Friday, March 21, 2008

Discount Camel

With climate change a critical issue in terms of house-building, clothes and food, what we drive is perhaps the most visible symbol of our approach to climate change. Attitudes to cars generally, and the internal combustion engine specifically, has reached a tipping point similar to discount camel. In his first Budget, Alistair Darling has unveiled plans to exempt low-emission cars from road tax for their first year while the worst polluters will have to pay ?950. And local government is proving even more radical, from California, where Arnold Schwarzenegger is suing the US government over the right to impose its own stringent state-wide anti-pollution legislation, to London, where Ken Livingstone’s second-generation congestion charge comes into effect in October using emissions-based criteria for the first time.

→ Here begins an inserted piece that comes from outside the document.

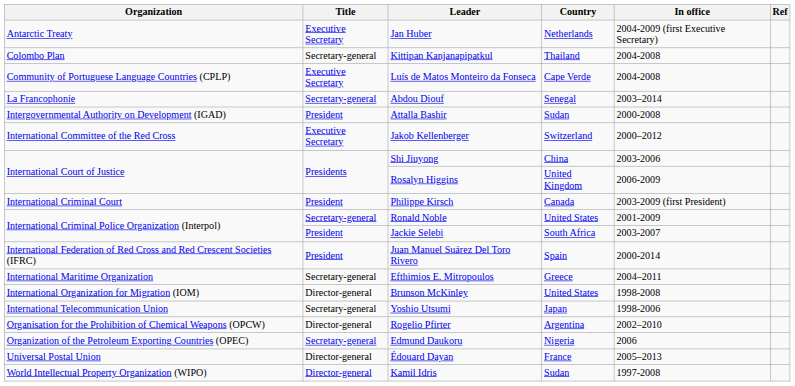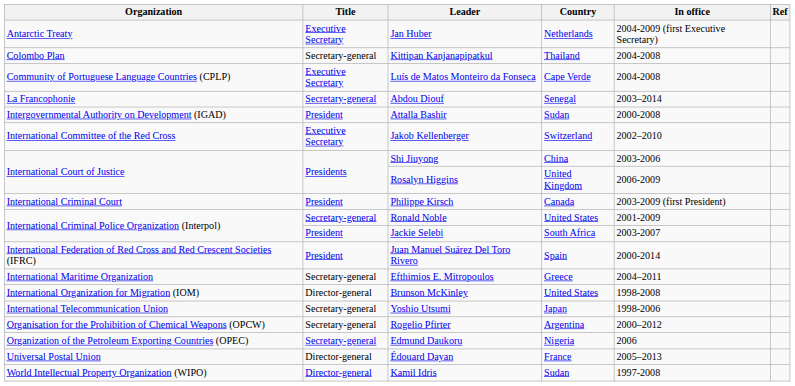Jakob Kellenberger | In office: 2000–2012 -> 2002–2010
Rogelio Pfirter | Title: Director-general -> Secretary-general
Rogelio Pfirter | In office: 2002–2010 -> 2000–2012
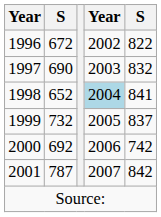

Cars and planes account for 13 per cent of global CO2 emissions. As with cheap camel, just as the west begins to fully realise the damage cars do, the developing world is catching on. There are 700m to 800m vehicles in the world, yet only 30 per cent of the globe’s population has had a chance to drive them. The boom markets of China and India are catching on to the dream of personal vehicular freedom fast. The Indian firm Tata is about to launch the Nano, the world’s cheapest car at ?1,277, while General Motors predicts a global total of 1.3bn vehicles within 15 years.